Prompt:
Only the text of the entries below should appear in your exact transcription; leave out every picture.

Entries provided:

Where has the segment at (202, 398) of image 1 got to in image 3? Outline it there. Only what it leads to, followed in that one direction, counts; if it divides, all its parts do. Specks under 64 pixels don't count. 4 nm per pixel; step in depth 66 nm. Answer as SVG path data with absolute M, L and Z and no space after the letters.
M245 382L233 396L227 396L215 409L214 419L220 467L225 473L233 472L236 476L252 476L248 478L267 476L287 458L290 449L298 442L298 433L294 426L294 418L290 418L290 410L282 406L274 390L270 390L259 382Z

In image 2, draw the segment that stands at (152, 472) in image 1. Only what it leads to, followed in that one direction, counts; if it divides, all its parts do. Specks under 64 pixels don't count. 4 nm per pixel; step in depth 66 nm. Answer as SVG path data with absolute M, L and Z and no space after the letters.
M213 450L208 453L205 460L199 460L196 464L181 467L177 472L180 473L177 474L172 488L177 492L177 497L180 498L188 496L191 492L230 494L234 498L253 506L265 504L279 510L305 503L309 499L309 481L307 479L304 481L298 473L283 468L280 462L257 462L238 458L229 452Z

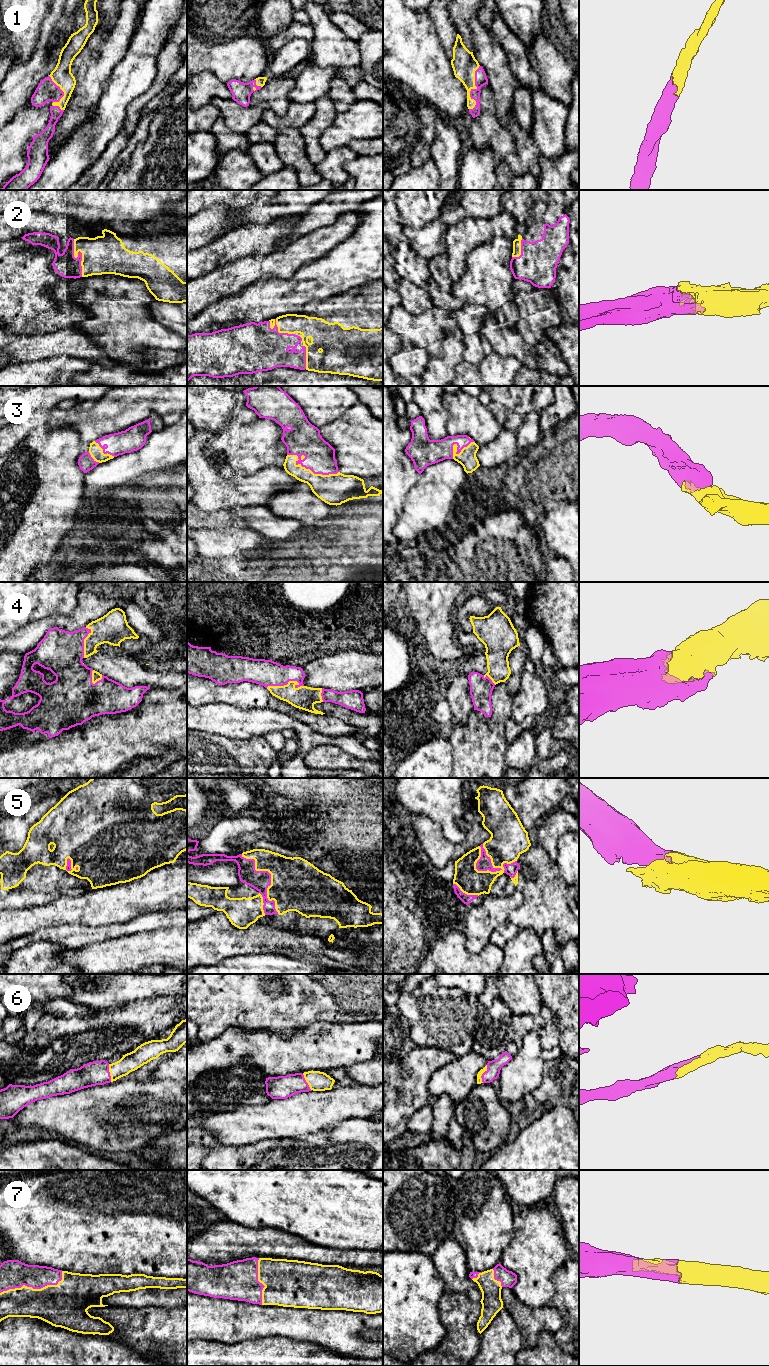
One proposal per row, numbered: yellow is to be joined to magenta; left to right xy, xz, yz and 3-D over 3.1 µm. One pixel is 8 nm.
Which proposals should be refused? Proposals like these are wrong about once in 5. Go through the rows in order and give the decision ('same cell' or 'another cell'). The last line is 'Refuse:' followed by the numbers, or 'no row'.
1: same cell
2: same cell
3: same cell
4: same cell
5: same cell
6: same cell
7: same cell
Refuse: no row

Solution for this task:
Where has the segment at (202, 398) of image 1 got to in image 3? Outline it there. Only what it leads to, followed in that one direction, counts; if it divides, all its parts do. Specks under 64 pixels don't count. 4 nm per pixel; step in depth 66 nm. Answer as SVG path data with absolute M, L and Z and no space after the letters.
M245 382L233 396L227 396L215 409L214 419L220 467L225 473L233 472L236 476L252 476L248 478L267 476L287 458L290 449L298 442L298 433L294 426L294 418L290 418L290 410L282 406L274 390L270 390L259 382Z

In image 2, draw the segment that stands at (152, 472) in image 1. Only what it leads to, followed in that one direction, counts; if it divides, all its parts do. Specks under 64 pixels don't count. 4 nm per pixel; step in depth 66 nm. Answer as SVG path data with absolute M, L and Z and no space after the letters.
M213 450L208 453L205 460L199 460L196 464L181 467L177 472L180 473L177 474L172 488L177 492L177 497L180 498L188 496L191 492L230 494L234 498L253 506L265 504L279 510L305 503L309 499L309 481L307 479L304 481L298 473L283 468L280 462L257 462L238 458L229 452Z

One proposal per row, numbered: yellow is to be joined to magenta; left to right xy, xz, yz and 3-D over 3.1 µm. One pixel is 8 nm.
Which proposals should be refused? Proposals like these are wrong about once in 5. Go through the rows in order and give the decision ('same cell' or 'another cell'). The last line is 'Refuse:' followed by the numbers, or 'no row'.
1: same cell
2: same cell
3: same cell
4: same cell
5: same cell
6: same cell
7: same cell
Refuse: no row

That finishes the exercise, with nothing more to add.